▸ **Your assignment**
Set down, word for word, the stretch of the weight-loss account from "Slow. But that’s" through "in January 2012.".

▸ **Text for analysis**
-------

It has been slow. If you average out my loss over time, I average about 5 pounds per month down. That is less than 1.5 pounds per week.
Slow. But that’s the wrong word, isn’t it?
What matters is that the weight, over time, has gone down. And since July 2010, it has gone down 100 pounds.
What matters more is that over all that time, I have had time to develop healthy patterns and habits. I started exercising in earnest in October 2011. By that time I had lost about 50 pounds. I started with a plan from a fitness specialist. It was a graduated walking plan that started me walking 3 minutes twice a day for three days a week, and one day a week I was supposed to walk 5 minutes. That plan was 12 weeks long, and believe it or not, in the beginning those 5-minute walks were actually a challenge. By the end of it, the 48 and 58 minute walks I was taking were no problem at all.
Then I started working with weights sometime in January 2012.
The first weights I used were a 2.5 lb set of dumbells, a 5 lb set of dumbells, and a 5 lb weighted ball. I mostly held the ball and moved around it, slowly. I was proud of doing lateral raises with 2.5 lb weights. By March of 2012, I was beyond the 5 lb weights and I had to order some adjustable weights so I could do more.
My fitness specialist kept giving me workouts, and I was supposed to do them 3 times per week.
Was my exercise habit perfect? No way. There were plenty of weeks where I missed one, two, or even all three workouts.
Was my diet perfect? Hardly. There were times where I got derailed by sweets, cheese, dip, cheese dip, booze…you name it.

-------

▸ **Entries supplied**
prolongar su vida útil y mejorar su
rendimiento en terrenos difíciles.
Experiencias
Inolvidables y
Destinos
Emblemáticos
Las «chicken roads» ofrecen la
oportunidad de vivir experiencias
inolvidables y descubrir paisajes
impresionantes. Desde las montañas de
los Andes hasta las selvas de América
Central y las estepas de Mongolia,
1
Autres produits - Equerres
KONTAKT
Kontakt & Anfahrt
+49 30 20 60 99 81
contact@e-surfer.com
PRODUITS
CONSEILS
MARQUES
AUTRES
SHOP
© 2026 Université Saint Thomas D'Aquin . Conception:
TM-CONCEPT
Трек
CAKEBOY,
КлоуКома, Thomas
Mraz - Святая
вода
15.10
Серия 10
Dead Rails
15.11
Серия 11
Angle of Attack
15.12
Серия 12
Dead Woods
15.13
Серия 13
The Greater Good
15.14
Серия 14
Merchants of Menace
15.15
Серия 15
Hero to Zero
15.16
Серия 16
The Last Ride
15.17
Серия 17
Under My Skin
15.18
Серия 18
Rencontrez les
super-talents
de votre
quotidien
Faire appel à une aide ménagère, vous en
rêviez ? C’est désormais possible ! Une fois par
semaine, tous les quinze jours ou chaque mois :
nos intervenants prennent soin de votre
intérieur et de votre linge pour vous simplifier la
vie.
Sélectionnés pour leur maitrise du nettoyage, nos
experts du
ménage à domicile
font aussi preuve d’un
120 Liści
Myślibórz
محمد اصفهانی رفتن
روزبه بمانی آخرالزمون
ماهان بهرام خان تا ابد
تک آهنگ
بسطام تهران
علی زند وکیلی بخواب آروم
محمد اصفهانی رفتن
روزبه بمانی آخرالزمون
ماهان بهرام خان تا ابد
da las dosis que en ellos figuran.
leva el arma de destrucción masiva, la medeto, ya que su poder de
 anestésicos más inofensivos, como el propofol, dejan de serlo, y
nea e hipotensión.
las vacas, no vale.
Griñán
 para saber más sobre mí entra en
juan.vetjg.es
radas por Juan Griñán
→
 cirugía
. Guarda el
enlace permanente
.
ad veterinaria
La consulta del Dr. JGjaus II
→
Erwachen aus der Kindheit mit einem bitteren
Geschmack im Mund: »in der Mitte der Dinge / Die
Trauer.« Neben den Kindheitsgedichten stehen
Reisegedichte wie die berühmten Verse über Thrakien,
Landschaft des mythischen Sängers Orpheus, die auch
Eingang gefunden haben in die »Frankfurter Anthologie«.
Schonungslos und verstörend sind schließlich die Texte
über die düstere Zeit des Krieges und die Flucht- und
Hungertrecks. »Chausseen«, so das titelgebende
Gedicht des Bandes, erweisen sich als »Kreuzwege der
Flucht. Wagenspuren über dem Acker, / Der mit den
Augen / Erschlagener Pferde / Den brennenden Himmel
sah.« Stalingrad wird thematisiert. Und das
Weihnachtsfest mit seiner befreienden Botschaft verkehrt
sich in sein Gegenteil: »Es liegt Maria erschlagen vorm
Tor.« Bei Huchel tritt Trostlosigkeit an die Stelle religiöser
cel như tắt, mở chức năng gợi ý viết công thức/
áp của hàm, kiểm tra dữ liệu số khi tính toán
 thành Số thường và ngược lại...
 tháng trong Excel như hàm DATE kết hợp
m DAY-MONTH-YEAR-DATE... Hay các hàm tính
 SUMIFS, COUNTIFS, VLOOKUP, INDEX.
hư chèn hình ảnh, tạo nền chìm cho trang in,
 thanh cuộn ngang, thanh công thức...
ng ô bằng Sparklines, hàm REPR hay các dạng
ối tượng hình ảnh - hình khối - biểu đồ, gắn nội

-------

▸ **Output**
Slow. But that’s the wrong word, isn’t it?
What matters is that the weight, over time, has gone down. And since July 2010, it has gone down 100 pounds.
What matters more is that over all that time, I have had time to develop healthy patterns and habits. I started exercising in earnest in October 2011. By that time I had lost about 50 pounds. I started with a plan from a fitness specialist. It was a graduated walking plan that started me walking 3 minutes twice a day for three days a week, and one day a week I was supposed to walk 5 minutes. That plan was 12 weeks long, and believe it or not, in the beginning those 5-minute walks were actually a challenge. By the end of it, the 48 and 58 minute walks I was taking were no problem at all.
Then I started working with weights sometime in January 2012.